Data excerpts section start

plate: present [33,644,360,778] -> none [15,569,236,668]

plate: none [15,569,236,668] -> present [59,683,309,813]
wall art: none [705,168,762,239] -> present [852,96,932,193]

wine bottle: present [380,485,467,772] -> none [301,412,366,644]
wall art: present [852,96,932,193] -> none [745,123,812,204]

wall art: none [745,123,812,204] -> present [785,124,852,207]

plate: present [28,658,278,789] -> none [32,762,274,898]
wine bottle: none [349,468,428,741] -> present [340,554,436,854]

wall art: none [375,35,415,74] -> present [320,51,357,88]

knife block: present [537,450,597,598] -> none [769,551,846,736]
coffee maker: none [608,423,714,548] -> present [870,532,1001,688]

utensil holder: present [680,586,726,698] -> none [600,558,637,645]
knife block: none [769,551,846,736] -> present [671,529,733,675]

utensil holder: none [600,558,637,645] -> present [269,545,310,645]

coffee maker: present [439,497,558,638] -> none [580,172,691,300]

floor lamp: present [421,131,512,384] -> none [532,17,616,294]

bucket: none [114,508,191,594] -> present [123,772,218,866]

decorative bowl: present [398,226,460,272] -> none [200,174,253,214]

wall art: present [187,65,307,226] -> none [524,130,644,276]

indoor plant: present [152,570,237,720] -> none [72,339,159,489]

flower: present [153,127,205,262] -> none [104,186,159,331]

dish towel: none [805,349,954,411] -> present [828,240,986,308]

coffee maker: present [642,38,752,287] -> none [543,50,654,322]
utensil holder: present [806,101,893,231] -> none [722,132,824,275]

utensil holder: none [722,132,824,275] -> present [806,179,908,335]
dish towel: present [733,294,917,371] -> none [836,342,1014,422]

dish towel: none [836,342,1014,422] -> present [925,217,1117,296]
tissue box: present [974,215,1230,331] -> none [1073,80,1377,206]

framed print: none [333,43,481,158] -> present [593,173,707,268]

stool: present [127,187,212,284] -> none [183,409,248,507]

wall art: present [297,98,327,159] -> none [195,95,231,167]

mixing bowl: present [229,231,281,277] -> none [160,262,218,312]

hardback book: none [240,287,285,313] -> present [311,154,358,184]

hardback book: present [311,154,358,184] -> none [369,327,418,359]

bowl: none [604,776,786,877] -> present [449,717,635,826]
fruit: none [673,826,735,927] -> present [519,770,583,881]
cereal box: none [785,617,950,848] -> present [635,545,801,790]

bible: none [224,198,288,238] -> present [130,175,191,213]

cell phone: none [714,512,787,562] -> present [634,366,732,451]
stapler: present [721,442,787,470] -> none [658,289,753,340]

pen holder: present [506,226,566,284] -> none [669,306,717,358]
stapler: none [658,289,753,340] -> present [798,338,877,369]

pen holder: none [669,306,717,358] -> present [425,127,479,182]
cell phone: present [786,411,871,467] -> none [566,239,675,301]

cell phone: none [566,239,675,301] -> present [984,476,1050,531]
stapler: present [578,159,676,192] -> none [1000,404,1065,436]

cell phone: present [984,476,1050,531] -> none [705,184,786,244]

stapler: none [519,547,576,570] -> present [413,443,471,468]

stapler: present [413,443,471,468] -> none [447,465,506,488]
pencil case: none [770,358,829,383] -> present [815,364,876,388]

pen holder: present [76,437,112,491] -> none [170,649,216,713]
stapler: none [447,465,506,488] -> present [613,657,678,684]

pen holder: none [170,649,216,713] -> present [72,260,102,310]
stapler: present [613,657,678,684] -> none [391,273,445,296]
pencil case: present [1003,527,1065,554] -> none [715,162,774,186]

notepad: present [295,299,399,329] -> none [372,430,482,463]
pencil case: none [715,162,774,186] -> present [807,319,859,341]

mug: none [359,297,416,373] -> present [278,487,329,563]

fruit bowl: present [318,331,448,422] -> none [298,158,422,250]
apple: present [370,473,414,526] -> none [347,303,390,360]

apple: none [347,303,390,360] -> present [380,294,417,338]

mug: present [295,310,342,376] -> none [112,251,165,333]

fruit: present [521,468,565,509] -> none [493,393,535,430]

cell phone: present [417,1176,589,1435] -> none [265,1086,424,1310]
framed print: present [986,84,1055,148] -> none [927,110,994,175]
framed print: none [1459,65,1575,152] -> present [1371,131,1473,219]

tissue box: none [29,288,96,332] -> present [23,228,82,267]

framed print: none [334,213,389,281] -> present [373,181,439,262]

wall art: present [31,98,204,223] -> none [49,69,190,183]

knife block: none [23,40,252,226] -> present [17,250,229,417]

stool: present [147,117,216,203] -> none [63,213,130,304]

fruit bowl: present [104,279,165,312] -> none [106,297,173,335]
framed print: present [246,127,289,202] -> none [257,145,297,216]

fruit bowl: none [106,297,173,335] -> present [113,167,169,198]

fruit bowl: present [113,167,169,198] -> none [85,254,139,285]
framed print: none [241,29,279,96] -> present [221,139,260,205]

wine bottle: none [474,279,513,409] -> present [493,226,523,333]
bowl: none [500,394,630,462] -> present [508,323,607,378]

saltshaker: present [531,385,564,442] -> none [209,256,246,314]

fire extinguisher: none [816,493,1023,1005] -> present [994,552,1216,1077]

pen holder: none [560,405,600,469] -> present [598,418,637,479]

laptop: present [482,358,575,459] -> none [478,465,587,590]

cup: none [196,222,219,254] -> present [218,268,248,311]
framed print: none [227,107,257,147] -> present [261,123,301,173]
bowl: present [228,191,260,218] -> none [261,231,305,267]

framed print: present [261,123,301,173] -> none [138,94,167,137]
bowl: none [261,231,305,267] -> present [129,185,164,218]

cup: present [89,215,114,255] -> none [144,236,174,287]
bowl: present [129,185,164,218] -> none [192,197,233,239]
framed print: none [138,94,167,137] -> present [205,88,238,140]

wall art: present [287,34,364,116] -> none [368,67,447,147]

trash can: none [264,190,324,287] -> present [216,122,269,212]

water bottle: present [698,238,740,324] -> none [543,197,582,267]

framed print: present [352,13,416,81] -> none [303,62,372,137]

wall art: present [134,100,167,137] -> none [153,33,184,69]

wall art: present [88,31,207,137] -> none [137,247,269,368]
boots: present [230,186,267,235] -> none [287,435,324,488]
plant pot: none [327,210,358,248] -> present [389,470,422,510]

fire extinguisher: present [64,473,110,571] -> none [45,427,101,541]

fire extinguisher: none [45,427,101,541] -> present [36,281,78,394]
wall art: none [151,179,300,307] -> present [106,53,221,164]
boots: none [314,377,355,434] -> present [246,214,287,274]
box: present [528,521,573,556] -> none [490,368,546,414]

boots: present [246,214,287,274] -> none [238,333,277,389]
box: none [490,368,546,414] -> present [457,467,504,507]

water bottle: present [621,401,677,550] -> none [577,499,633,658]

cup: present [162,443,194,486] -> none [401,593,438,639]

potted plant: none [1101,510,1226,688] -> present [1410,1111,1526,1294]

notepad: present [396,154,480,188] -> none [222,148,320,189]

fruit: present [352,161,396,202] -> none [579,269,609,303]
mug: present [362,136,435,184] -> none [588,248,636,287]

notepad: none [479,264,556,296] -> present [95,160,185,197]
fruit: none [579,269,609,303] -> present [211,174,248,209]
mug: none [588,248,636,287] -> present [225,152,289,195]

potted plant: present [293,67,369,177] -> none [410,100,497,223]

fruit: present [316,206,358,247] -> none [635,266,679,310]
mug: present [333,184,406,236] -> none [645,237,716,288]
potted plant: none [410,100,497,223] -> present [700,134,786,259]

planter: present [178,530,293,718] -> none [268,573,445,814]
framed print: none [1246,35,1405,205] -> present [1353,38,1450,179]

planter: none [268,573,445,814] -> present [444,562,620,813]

Data excerpts section end

▸ Your goal: Above are the records; copy exactly the lines from the line with "framed print: none [241,29,279,96]" through the line with "boots: none [314,377,355,434]", both included.

▸ Answer to this problem:
framed print: none [241,29,279,96] -> present [221,139,260,205]

wine bottle: none [474,279,513,409] -> present [493,226,523,333]
bowl: none [500,394,630,462] -> present [508,323,607,378]

saltshaker: present [531,385,564,442] -> none [209,256,246,314]

fire extinguisher: none [816,493,1023,1005] -> present [994,552,1216,1077]

pen holder: none [560,405,600,469] -> present [598,418,637,479]

laptop: present [482,358,575,459] -> none [478,465,587,590]

cup: none [196,222,219,254] -> present [218,268,248,311]
framed print: none [227,107,257,147] -> present [261,123,301,173]
bowl: present [228,191,260,218] -> none [261,231,305,267]

framed print: present [261,123,301,173] -> none [138,94,167,137]
bowl: none [261,231,305,267] -> present [129,185,164,218]

cup: present [89,215,114,255] -> none [144,236,174,287]
bowl: present [129,185,164,218] -> none [192,197,233,239]
framed print: none [138,94,167,137] -> present [205,88,238,140]

wall art: present [287,34,364,116] -> none [368,67,447,147]

trash can: none [264,190,324,287] -> present [216,122,269,212]

water bottle: present [698,238,740,324] -> none [543,197,582,267]

framed print: present [352,13,416,81] -> none [303,62,372,137]

wall art: present [134,100,167,137] -> none [153,33,184,69]

wall art: present [88,31,207,137] -> none [137,247,269,368]
boots: present [230,186,267,235] -> none [287,435,324,488]
plant pot: none [327,210,358,248] -> present [389,470,422,510]

fire extinguisher: present [64,473,110,571] -> none [45,427,101,541]

fire extinguisher: none [45,427,101,541] -> present [36,281,78,394]
wall art: none [151,179,300,307] -> present [106,53,221,164]
boots: none [314,377,355,434] -> present [246,214,287,274]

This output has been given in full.